--- Dataset records ---

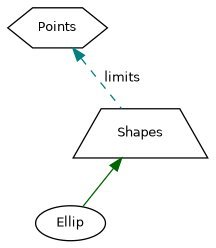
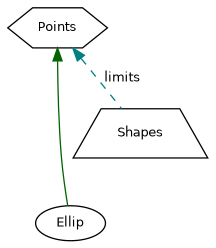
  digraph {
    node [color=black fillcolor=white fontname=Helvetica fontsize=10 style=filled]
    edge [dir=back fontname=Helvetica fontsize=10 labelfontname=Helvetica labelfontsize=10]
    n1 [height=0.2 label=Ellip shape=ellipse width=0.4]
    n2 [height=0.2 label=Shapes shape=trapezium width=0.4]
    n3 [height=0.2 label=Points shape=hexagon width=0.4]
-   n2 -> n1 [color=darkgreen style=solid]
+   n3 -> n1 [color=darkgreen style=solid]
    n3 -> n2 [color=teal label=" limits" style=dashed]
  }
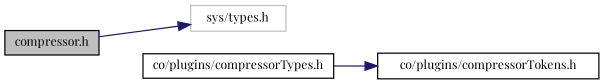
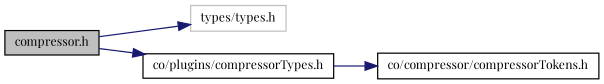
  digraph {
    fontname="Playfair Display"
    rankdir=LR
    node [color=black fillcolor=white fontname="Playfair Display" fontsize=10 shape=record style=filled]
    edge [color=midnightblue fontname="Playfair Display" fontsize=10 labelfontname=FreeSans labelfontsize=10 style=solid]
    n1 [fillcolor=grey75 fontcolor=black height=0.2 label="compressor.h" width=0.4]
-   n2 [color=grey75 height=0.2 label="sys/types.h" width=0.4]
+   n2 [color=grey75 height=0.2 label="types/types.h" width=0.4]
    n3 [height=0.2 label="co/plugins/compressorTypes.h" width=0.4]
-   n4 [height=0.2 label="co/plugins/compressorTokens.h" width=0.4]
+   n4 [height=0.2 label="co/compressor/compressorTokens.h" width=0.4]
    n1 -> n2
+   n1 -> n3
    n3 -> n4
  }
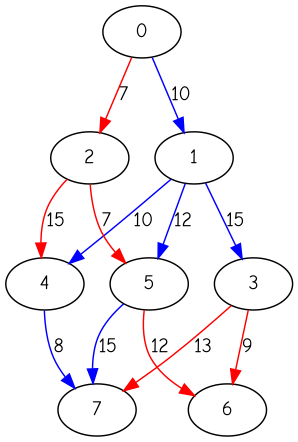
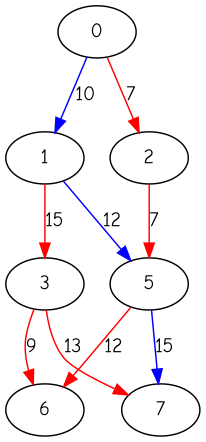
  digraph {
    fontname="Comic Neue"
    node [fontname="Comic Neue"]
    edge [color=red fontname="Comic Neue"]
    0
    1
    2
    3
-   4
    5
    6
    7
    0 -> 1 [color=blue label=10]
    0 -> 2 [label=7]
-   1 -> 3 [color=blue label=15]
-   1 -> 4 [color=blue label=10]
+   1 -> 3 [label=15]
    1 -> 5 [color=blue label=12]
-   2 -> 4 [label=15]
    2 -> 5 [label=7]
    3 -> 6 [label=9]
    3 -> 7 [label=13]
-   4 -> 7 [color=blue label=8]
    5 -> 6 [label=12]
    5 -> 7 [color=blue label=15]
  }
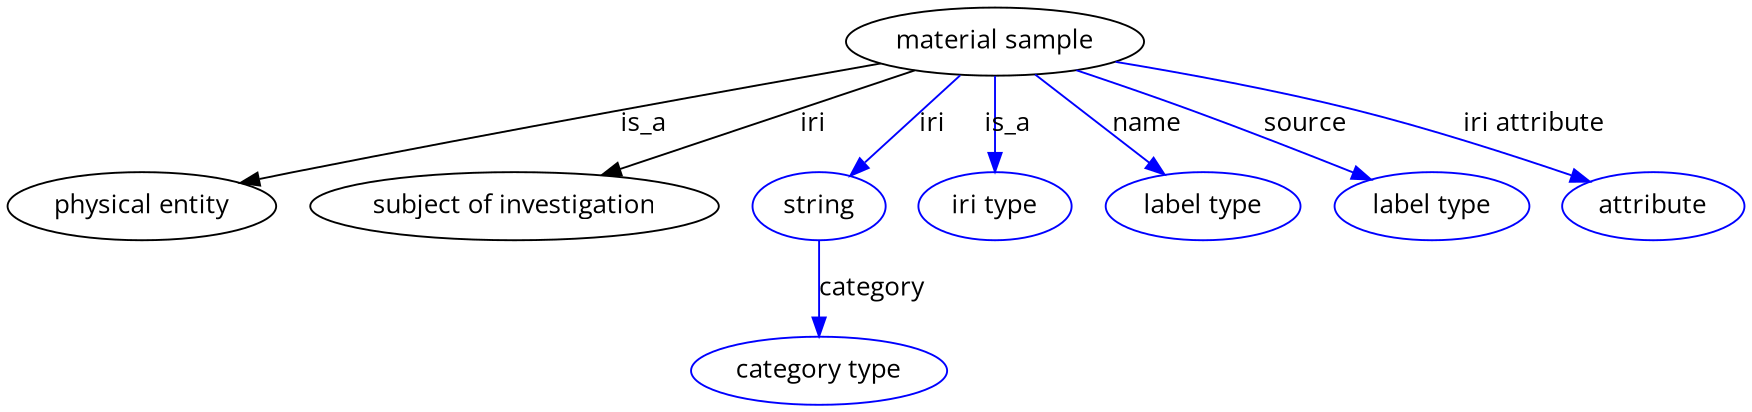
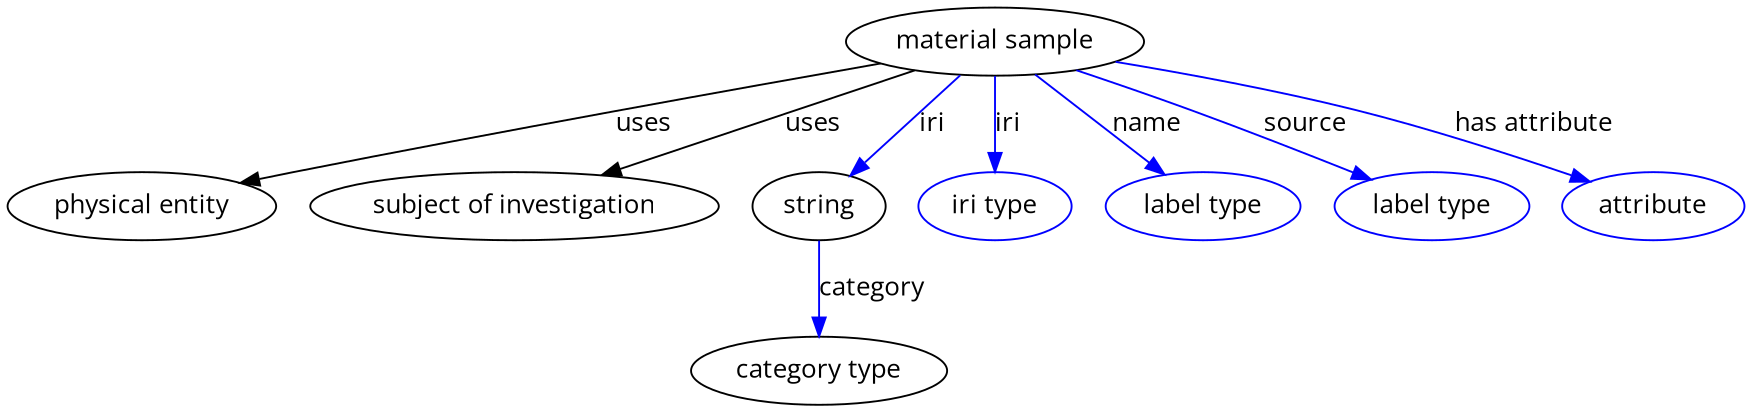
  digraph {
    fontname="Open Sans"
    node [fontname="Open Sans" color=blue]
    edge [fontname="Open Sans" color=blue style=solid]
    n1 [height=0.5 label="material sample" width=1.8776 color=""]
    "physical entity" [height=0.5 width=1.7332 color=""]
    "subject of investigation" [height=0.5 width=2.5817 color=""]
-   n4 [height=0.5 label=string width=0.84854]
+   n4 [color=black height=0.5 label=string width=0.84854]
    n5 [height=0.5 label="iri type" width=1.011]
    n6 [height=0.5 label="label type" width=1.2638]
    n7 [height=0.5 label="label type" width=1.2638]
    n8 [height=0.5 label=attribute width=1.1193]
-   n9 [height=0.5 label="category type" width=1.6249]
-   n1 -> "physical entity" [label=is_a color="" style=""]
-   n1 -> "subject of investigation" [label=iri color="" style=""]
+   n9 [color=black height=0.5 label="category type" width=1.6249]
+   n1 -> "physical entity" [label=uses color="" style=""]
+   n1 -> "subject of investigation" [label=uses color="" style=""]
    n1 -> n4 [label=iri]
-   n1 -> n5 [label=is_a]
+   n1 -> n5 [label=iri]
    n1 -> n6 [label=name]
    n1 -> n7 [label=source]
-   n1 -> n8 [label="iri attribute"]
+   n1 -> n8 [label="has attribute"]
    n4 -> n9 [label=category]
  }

---

Task instructions: Locate and copy each line in the items above that contains the string "filled"; case counts.

Exercise solution:
    node [color=black fillcolor=white fontname=Helvetica fontsize=10 style=filled]
    node [color=black fillcolor=white fontname="Playfair Display" fontsize=10 shape=record style=filled]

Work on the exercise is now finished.